Input:
__________

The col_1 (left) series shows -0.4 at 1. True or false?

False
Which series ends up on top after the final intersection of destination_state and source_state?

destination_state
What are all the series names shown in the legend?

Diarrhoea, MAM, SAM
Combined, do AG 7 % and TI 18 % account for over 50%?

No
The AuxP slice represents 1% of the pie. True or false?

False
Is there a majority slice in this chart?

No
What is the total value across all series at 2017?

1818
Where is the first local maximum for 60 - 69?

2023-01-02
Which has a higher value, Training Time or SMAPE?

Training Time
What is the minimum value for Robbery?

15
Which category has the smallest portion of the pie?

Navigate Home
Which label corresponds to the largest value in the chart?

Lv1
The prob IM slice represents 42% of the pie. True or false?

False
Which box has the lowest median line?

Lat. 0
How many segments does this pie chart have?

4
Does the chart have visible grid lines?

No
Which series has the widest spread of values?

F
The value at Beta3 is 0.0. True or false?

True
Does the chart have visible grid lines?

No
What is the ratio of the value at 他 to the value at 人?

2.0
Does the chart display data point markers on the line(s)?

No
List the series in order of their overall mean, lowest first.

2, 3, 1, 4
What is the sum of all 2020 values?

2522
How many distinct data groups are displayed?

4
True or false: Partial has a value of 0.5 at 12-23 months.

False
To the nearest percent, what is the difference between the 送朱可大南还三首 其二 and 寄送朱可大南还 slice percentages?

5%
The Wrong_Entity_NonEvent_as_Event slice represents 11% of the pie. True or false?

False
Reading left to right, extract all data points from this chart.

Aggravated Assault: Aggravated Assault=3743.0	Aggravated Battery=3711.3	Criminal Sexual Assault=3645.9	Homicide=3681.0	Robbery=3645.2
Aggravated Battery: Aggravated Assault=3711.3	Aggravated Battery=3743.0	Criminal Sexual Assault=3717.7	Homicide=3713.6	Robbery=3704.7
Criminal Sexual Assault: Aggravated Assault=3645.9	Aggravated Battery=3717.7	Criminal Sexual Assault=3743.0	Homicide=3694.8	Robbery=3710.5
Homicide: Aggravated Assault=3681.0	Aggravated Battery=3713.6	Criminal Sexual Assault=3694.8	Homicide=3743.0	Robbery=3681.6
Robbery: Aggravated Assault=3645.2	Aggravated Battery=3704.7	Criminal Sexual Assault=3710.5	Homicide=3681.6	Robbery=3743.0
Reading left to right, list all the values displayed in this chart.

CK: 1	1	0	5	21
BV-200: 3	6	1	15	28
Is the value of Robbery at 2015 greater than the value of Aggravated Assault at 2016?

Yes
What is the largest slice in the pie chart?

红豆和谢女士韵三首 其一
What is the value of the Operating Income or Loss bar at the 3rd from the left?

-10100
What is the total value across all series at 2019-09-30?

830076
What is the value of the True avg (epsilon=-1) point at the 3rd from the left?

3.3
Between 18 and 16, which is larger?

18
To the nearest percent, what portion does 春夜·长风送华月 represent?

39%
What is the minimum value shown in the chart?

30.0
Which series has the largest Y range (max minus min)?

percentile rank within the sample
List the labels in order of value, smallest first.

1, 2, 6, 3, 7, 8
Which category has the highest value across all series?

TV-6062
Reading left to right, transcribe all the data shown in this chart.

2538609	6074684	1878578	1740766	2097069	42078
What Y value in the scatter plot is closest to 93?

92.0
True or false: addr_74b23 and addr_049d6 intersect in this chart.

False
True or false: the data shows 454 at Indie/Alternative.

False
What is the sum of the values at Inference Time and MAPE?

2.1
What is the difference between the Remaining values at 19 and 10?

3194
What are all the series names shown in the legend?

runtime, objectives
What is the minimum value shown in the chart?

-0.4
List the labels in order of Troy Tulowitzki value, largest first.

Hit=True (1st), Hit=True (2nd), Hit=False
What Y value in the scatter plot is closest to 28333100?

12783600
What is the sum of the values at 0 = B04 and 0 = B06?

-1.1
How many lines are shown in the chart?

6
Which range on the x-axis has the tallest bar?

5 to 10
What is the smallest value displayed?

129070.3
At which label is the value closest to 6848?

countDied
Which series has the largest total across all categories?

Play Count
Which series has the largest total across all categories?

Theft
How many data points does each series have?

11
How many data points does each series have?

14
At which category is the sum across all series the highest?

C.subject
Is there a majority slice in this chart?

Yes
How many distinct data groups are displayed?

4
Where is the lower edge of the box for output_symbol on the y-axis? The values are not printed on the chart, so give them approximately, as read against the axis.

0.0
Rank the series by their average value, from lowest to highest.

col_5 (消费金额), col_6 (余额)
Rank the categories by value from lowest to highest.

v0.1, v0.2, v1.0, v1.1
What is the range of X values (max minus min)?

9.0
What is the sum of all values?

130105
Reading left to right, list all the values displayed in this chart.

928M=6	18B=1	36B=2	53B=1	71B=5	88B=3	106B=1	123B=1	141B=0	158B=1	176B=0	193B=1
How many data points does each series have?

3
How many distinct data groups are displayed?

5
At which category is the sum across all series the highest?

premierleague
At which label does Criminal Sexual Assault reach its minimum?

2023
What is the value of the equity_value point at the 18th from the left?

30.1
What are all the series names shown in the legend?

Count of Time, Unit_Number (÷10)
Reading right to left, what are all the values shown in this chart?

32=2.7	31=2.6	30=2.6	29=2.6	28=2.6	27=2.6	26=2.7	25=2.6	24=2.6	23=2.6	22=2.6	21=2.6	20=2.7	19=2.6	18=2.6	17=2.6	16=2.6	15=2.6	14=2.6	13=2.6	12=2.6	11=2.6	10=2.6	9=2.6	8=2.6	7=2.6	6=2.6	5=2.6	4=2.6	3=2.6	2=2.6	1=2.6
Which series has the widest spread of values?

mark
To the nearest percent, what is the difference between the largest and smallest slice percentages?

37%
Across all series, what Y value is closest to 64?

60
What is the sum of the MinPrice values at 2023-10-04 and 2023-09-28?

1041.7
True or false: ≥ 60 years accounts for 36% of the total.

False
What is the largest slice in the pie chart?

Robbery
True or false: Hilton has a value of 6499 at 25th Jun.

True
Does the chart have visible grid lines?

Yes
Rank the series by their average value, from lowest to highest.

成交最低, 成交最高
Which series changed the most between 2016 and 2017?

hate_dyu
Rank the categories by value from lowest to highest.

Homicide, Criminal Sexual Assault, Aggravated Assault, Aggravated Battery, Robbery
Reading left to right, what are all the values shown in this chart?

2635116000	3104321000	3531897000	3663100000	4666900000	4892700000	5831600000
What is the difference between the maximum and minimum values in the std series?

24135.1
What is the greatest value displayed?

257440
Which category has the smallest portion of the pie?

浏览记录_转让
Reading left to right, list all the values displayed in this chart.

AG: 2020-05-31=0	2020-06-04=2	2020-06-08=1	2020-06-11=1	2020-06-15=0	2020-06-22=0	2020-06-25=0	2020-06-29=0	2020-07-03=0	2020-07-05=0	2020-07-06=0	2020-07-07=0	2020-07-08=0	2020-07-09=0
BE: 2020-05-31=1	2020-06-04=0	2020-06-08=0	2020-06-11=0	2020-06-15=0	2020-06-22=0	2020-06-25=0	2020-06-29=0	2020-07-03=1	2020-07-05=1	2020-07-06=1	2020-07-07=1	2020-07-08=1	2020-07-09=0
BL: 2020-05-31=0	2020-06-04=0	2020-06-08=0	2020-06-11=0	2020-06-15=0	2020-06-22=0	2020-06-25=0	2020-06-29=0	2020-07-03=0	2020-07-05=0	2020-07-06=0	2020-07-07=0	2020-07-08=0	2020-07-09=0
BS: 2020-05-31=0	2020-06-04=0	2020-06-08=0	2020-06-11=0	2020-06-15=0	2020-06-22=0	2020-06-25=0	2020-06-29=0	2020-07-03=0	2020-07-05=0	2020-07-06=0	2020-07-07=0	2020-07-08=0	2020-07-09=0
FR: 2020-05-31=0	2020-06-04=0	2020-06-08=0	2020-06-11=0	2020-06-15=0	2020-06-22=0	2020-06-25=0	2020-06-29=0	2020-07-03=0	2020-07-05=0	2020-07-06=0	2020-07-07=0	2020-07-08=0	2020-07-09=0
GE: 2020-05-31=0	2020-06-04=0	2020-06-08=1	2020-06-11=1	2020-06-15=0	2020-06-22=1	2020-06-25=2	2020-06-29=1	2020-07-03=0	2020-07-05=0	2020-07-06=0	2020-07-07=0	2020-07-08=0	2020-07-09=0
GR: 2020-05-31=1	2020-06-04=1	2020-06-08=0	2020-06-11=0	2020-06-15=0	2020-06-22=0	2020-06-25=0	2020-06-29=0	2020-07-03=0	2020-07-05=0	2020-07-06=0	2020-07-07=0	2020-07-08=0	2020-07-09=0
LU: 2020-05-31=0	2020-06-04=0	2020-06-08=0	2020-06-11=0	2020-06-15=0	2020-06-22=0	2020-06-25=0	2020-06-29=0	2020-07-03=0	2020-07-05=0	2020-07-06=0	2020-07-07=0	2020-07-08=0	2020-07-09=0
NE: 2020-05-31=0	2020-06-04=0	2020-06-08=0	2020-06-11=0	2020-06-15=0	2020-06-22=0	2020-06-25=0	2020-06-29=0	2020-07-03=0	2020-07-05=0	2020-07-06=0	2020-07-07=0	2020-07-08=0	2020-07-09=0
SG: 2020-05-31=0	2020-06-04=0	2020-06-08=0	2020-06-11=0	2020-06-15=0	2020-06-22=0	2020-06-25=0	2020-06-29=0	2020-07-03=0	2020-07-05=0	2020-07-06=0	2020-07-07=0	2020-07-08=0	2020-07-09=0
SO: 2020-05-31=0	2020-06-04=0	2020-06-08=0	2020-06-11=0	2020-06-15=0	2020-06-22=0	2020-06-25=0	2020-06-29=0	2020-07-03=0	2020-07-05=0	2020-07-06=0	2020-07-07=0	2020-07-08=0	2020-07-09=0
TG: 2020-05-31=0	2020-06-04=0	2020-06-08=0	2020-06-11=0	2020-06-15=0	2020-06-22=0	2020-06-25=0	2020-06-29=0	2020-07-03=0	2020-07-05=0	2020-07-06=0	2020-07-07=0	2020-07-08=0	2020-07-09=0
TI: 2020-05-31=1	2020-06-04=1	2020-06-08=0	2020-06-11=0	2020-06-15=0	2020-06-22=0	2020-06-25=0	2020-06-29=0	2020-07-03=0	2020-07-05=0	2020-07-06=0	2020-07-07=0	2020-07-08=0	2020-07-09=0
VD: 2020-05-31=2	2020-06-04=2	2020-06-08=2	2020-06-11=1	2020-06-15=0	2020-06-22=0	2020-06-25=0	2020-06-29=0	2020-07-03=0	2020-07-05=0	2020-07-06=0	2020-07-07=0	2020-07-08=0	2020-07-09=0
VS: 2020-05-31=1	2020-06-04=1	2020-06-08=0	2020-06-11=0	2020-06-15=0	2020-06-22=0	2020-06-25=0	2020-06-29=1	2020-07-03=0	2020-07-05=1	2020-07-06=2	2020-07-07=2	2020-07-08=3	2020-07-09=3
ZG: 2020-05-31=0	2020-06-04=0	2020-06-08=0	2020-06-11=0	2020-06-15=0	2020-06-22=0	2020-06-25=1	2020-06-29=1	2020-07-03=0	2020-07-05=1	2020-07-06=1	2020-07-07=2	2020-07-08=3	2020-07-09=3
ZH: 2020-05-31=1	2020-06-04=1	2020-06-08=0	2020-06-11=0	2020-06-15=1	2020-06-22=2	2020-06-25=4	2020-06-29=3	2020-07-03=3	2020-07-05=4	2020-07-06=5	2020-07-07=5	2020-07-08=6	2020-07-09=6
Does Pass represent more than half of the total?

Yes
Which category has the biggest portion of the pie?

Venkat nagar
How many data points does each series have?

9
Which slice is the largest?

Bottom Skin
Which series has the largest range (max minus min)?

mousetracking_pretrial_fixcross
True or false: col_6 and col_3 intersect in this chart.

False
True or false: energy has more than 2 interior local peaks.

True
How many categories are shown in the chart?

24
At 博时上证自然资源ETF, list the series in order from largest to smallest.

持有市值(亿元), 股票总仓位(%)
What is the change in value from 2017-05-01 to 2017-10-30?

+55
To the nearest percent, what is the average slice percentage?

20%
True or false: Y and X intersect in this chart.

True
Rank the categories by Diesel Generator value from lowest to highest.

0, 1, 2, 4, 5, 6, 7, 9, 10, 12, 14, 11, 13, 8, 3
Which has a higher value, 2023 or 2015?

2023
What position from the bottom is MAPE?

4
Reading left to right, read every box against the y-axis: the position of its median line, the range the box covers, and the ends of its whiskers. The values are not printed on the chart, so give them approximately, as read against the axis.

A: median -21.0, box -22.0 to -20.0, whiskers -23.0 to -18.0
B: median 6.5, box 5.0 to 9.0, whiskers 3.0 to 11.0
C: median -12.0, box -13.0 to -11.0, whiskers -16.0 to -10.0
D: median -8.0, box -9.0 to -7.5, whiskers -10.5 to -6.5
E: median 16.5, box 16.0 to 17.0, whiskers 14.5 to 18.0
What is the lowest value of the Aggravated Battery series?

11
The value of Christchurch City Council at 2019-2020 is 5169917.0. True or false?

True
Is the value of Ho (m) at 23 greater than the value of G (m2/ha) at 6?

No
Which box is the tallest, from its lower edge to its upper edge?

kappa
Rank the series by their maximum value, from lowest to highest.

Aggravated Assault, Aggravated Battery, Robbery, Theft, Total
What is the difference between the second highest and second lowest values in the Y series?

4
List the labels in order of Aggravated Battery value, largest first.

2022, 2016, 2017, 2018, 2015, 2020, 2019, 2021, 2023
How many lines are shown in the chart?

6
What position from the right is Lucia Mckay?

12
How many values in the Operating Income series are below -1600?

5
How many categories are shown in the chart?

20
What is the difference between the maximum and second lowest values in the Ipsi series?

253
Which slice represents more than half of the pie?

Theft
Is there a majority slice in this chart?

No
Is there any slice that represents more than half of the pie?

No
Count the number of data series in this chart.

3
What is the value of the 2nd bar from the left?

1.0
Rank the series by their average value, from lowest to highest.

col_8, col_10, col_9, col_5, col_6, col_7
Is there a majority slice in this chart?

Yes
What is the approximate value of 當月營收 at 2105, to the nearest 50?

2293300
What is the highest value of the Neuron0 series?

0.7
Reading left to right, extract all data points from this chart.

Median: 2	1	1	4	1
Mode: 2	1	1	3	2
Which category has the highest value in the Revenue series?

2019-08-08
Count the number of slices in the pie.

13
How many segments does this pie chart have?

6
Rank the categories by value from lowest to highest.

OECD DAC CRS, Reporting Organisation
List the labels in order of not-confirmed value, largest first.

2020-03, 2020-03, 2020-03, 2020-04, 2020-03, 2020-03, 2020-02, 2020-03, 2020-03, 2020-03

__________

Task to complete: Copy out every line of the entries above that contains the word "printed".

Solution for this problem:
Where is the lower edge of the box for output_symbol on the y-axis? The values are not printed on the chart, so give them approximately, as read against the axis.
Reading left to right, read every box against the y-axis: the position of its median line, the range the box covers, and the ends of its whiskers. The values are not printed on the chart, so give them approximately, as read against the axis.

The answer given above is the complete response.